DATASET RECORDS section start
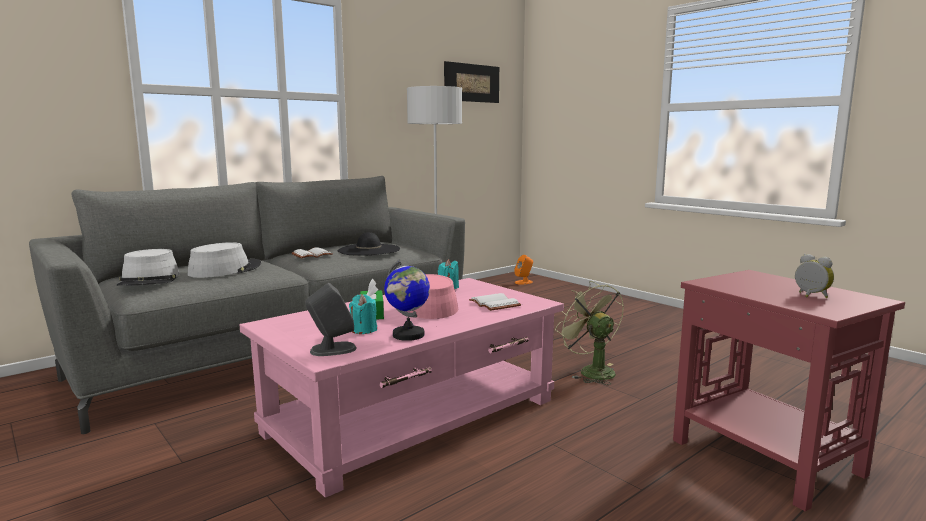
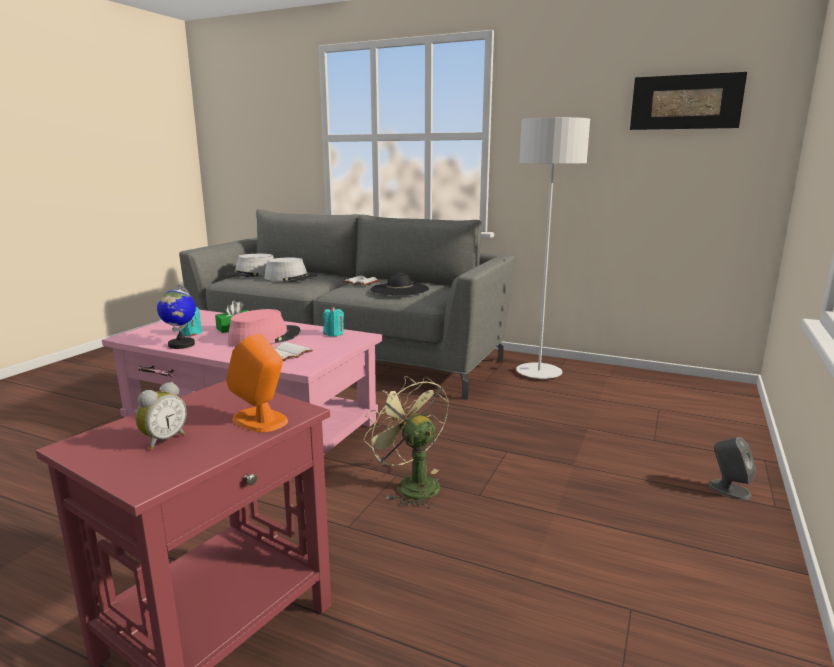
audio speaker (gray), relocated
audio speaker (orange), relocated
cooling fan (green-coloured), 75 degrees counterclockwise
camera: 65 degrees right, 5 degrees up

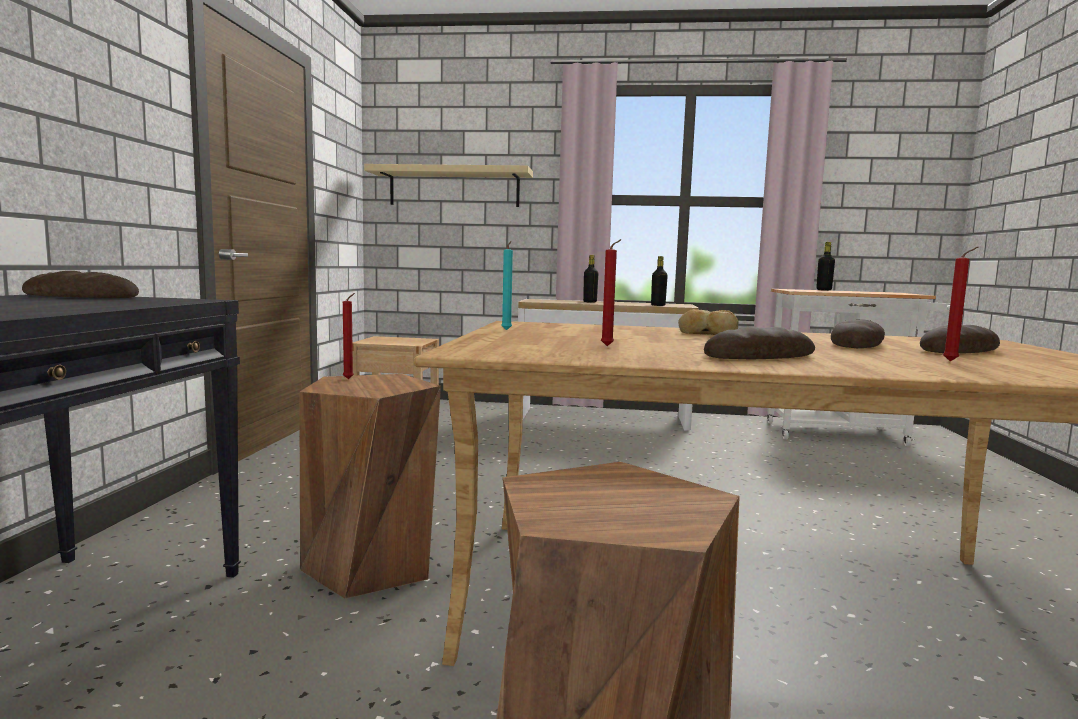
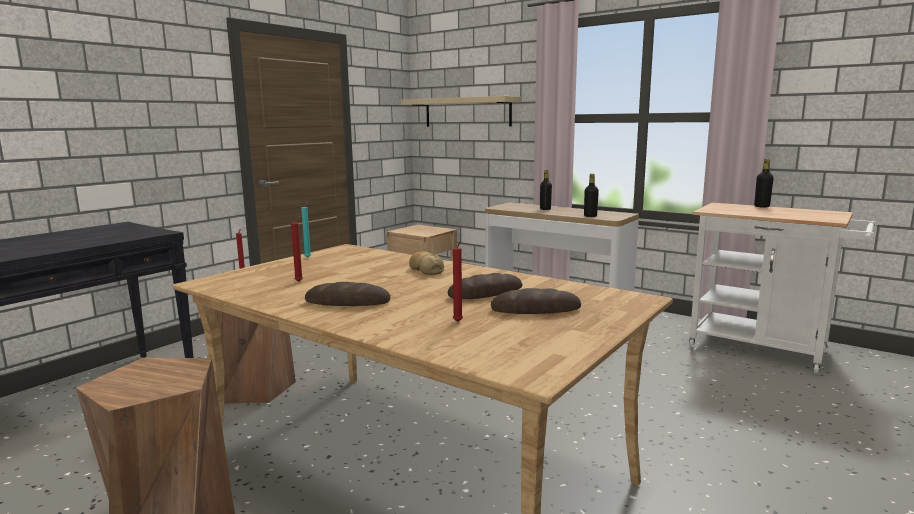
baked bread (no. 1 from left) -> none
camera: 30 degrees right, 5 degrees up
DATASET RECORDS section end
(TRY IT) Going line by line through the data, tally each one that includes the string "right", and answer with the tally only.

(REPLY) 2